Friday, April 25, 2008

More "Greedy" Corporations

U.S. Appeals Court Orders New Trial In Credit Card Case.

A U.S. appeals court reinstated a class-action suit on Friday against a group of banks that force their credit card customers to use arbitration instead of the courts to settle disputes.

The credit cardholders "alleged that the banks (with other co-conspirators, including American Express (AXP.N: Quote, Profile, Research) and Wells Fargo (WFC.N: Quote, Profile, Research)) illegally colluded to force the cardholders to accept mandatory arbitration clauses in their cardholder agreements," according to the ruling by the 2nd U.S. Circuit Court of Appeals.

I couldn't find any materials related to the case, but I'd be curious to read the decisions thus far along with the briefs.

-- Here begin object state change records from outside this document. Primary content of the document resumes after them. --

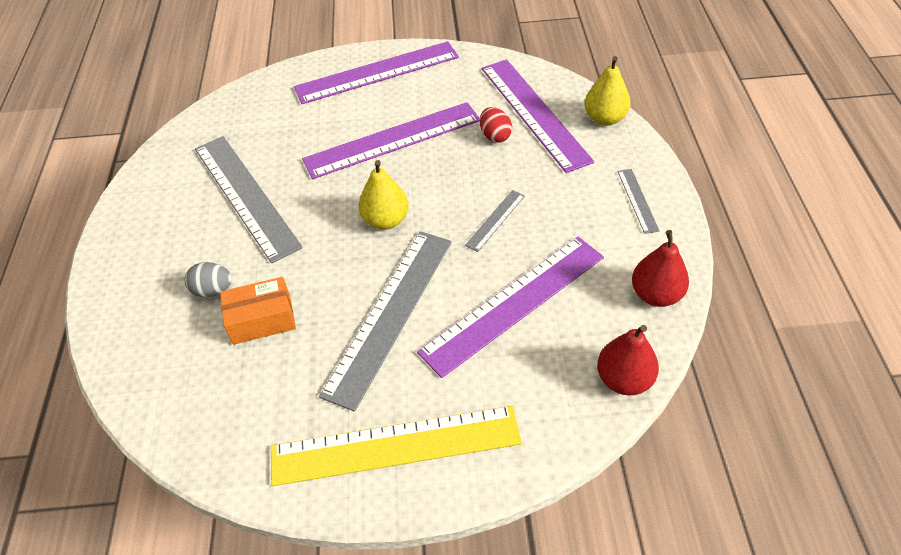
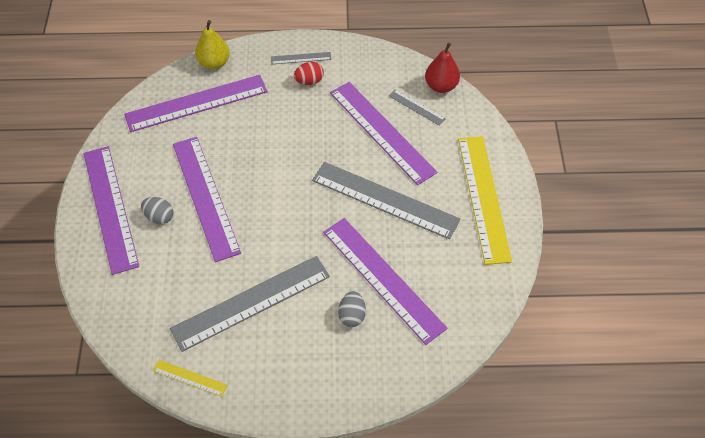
camera: 90 degrees left, 5 degrees up
orange box [220,277,296,345] -> purple ruler [323,218,448,345]
yellow pear [359,160,409,230] -> none
grey ruler [465,190,525,252] -> grey ruler moved to [389,90,446,126]
red egg [480,107,512,143] -> red egg moved to [294,62,324,85]
red pear [632,230,689,307] -> none
none -> grey egg [141,197,174,224]
none -> yellow ruler [153,360,227,397]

Other than the fact that all the credit card companies named have similar policies, is there any actual evidence of collusion? And more importantly, what the hell is wrong with mandatory arbitration. These are credit card companies, not charities- plenty of contracts have arbitration clauses, so why should credit cards be any different? (For the sports fans out there, every single major professional sport tends to rely on arbitration to resolve disputes.) If you don't like the terms of the contract, don't get a credit card. I swear, litigation like this comes from people's attitudes that they ought to be entitled to money that's not theirs, all on their own terms.